* **Text for analysis**
━━━━━━━━━━━━━━━━━━━━
But Navalny means very different things to different people. To some, he is a democratic hero. To others, he is betraying the Motherland.
To others still, he is a dangerous nationalist. This book explores the many dimensions of Navalny's political life, from his pioneering anti-corruption investigations to his ideas and leadership of a political movement. It also looks at how his activities and the Kremlin's strategies have shaped one another.
Navalny makes sense of this divisive character, revealing the contradictions of a man who is the second most important political figure in Russia – even when behind bars. In order to understand modern Russia, you need to understand Alexei Navalny.
FIVE MINUTES WITH Jan Matti Dollbaum, Morvan Lallouet and Ben Noble
INTERVIEW FOR PUSHKIN HOUSE BY ANDREW JACK (@AJACK)
How did you come to write your joint book?
Ben: When Navalny returned to Russia in January 2021, I found the media commentary on him to be quite black and white. But he is a more complex character. A colleague asked if I could recommend an English-language book on Navalny, but I couldn’t think of one. I knew Jan and Morvan were doing research on Navalny, so I contacted them on Twitter. I said if there isn’t a book, let’s write one – and they agreed. We got an agent, a contract, and had a first draft ready in eight weeks. We divided up the chapters by our different areas of expertise and wrote multiple book-length comments in our WhatsApp group. Although we’ve had endless Zoom calls to discuss and re-write the text, we haven’t yet had an argument!
How important a figure is Navalny?
Morvan: If you look at the Russian opposition with its very diverse competing individuals, organisations and ideologies, it’s quite obvious he is above his peers. The public persona, how he’s built organisations and is able to set the agenda puts him clearly in another league. When he was poisoned, he acquired global name recognition. Before then he was mostly known by Russian- watching audiences. We ended up writing a book placing Navalny the man in the context of his team, the movement he built with them, and the opposition more broadly.
How did you carry out your research?
Jan: The three of us have different approaches, and we pooled them. I did mainly interviews and surveys with supporters and activists. My dissertation was on local protests in Russia after 2011-13 in Russia’s regions. I happened to be there when Navalny was setting up his 2018 presidential campaign. The contacts I established were helpful later. Some have since emigrated, but I was able to trace them. Morvan drew from his history of Russian opposition from materials including excellent but fast disappearing Russian journalism.
Did you interview Navalny himself?
Ben: We used Russian journalists’ reports and Navalny’s own words in his blogs. But we made a conscious choice not to interview members of his team. Partly that was logistical: if we spent lots of time conducting interviews, it would have delayed the release date beyond the September 2021 Duma elections. We also wanted to make clear that this was not a proxy “team Navalny” book that might gloss over the trickier moments in his past. We have the luxury of being external observers, drawing on all existing information. We say things Navalny and his team won’t necessarily like.
What is your analysis of his past nationalistic statements?
Morvan: They came in a specific context, when many people were looking at nationalism as an ideology that could be helpful in fighting the authoritarian regime in Russia. Navalny is not the only person who expressed them – other liberal politicians did too. We don’t try to get into his head. There was an opportunistic element but he felt strongly about immigration, Chechnya, and the war against Georgia. He doesn’t advocate these policies anymore, but he hasn’t rejected completely that moment in his political career. He has apologised for some statements about Georgians, not others.
What will readers find surprising in the book?
━━━━━━━━━━━━━━━━━━━━
* **Work task A**
Write out the passage of the text about Navalny from "Did you interview" to "past nationalistic statements?".
* **Work task B**
Summarize the text about Navalny in two sentences.
━━━━━━━━━━━━━━━━━━━━
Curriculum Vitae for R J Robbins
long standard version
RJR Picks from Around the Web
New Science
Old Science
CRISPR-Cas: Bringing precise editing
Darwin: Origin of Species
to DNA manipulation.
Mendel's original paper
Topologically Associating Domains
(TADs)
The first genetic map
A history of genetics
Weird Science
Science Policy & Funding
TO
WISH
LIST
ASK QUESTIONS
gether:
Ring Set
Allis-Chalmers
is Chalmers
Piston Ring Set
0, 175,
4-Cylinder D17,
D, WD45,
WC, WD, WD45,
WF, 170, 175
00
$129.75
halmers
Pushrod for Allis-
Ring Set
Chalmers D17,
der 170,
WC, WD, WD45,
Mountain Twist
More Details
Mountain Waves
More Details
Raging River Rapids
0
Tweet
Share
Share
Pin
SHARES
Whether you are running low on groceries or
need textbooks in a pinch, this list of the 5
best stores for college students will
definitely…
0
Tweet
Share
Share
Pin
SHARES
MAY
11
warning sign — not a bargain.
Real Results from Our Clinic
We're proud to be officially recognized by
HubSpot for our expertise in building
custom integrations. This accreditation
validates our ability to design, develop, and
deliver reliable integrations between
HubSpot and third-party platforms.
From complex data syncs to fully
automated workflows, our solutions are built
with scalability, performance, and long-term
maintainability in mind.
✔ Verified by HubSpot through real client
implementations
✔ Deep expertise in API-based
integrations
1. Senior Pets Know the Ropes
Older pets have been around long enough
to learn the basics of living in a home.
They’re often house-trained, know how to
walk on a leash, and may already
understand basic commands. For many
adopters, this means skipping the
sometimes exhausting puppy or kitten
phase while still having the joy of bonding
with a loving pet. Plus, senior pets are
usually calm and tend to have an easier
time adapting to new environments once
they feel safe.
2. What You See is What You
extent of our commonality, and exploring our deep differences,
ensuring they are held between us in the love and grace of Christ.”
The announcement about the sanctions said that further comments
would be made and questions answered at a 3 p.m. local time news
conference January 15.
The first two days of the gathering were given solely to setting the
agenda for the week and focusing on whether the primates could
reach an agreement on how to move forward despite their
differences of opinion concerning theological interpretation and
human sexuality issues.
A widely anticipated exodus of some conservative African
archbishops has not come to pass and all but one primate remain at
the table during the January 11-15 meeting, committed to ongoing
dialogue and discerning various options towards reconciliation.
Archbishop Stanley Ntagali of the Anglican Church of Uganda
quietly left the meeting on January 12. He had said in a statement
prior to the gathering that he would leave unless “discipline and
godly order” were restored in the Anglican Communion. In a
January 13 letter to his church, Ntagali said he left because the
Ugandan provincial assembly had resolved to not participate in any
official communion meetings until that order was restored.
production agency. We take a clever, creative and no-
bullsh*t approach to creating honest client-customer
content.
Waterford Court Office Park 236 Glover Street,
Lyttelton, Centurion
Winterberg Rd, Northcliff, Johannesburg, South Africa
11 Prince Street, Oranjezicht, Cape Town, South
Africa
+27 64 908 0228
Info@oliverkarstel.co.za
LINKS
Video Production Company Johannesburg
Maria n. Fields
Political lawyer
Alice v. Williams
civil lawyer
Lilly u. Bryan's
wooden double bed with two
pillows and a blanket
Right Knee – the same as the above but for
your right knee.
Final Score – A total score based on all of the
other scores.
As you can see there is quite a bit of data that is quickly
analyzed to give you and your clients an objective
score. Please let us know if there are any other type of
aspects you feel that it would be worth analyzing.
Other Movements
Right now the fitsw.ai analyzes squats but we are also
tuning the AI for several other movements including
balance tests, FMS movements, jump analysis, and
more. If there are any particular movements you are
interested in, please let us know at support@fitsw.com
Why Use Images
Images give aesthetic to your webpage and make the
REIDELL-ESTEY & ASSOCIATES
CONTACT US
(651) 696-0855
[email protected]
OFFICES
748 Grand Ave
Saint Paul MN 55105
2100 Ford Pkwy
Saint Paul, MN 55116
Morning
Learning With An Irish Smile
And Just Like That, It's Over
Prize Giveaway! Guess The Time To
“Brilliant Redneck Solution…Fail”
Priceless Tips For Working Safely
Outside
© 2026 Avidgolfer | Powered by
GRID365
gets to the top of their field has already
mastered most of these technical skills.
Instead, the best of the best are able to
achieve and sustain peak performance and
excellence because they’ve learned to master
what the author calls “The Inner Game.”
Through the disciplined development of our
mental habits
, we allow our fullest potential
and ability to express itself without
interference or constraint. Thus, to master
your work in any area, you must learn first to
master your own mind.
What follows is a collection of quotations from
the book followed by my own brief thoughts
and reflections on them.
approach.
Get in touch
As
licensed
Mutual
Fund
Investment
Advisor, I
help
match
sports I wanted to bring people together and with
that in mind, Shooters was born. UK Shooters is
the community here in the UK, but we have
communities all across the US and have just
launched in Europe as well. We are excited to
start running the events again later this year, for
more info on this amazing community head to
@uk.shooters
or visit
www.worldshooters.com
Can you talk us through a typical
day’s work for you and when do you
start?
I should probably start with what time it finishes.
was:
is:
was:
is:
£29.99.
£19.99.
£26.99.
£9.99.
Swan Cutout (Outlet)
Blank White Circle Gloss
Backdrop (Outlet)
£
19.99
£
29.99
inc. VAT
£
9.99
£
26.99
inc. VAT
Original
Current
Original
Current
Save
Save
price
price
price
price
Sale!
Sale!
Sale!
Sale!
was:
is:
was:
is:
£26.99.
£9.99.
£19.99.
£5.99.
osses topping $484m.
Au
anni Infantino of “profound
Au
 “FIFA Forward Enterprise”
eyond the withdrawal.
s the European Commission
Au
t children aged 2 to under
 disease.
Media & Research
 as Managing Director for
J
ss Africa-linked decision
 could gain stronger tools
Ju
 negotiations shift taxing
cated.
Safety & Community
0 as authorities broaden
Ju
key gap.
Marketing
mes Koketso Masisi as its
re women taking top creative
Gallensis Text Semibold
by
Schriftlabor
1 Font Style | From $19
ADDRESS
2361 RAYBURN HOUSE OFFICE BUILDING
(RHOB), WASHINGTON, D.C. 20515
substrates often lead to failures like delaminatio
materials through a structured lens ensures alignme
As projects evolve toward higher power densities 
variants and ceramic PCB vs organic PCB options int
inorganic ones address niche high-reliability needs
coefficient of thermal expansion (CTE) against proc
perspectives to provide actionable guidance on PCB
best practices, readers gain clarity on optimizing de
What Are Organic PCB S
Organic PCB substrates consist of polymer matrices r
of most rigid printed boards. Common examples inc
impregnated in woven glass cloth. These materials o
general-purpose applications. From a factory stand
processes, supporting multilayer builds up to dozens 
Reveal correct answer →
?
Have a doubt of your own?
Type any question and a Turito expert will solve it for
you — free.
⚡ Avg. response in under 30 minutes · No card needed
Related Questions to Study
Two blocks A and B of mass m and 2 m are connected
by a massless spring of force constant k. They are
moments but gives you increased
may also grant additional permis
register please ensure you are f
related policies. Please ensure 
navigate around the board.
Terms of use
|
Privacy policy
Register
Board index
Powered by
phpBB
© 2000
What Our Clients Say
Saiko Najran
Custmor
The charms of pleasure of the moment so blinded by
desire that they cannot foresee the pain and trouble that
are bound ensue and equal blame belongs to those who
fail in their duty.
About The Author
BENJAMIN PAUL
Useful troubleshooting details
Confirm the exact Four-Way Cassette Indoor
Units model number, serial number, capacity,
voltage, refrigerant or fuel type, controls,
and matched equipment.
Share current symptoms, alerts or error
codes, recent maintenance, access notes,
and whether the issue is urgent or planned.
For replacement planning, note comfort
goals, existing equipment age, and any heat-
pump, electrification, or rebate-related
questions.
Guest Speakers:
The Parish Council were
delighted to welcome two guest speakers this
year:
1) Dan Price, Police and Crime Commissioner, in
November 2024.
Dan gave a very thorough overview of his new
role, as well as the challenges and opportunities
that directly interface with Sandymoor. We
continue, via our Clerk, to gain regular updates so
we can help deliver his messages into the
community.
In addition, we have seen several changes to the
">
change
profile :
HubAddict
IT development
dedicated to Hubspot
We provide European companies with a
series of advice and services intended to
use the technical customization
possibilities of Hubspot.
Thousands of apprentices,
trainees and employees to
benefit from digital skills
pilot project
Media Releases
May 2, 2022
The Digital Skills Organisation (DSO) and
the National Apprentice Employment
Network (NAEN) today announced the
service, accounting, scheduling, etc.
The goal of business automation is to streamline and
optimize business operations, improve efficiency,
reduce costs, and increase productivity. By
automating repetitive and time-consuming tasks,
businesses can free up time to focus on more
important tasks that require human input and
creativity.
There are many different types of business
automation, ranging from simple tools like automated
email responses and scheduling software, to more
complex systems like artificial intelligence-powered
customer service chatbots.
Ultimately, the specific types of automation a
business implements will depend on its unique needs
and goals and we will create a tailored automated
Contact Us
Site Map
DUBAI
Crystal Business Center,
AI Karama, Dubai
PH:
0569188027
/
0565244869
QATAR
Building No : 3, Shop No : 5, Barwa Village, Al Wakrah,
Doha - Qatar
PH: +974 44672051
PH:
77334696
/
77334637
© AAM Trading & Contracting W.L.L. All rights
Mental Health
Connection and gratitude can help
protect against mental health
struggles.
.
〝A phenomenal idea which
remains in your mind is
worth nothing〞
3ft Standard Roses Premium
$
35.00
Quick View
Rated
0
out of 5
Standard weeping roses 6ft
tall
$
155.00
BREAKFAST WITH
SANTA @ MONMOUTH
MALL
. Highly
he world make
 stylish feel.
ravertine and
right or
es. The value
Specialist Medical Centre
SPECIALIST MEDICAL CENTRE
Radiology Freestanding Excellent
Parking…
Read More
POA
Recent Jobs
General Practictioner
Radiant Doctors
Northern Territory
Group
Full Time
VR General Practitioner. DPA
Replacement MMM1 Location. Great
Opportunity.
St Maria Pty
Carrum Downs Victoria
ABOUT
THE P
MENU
━━━━━━━━━━━━━━━━━━━━
* **Response box A**
Did you interview Navalny himself?
Ben: We used Russian journalists’ reports and Navalny’s own words in his blogs. But we made a conscious choice not to interview members of his team. Partly that was logistical: if we spent lots of time conducting interviews, it would have delayed the release date beyond the September 2021 Duma elections. We also wanted to make clear that this was not a proxy “team Navalny” book that might gloss over the trickier moments in his past. We have the luxury of being external observers, drawing on all existing information. We say things Navalny and his team won’t necessarily like.
What is your analysis of his past nationalistic statements?

* **Response box B**
A book on Alexei Navalny examines his anti-corruption investigations, his ideas and leadership of a political movement, and how his activities and the Kremlin's strategies have shaped one another. In an interview, its three authors explain that they began after Navalny returned to Russia in January 2021, had a first draft in eight weeks, and deliberately did not interview his team so the book would not be a proxy "team Navalny" book.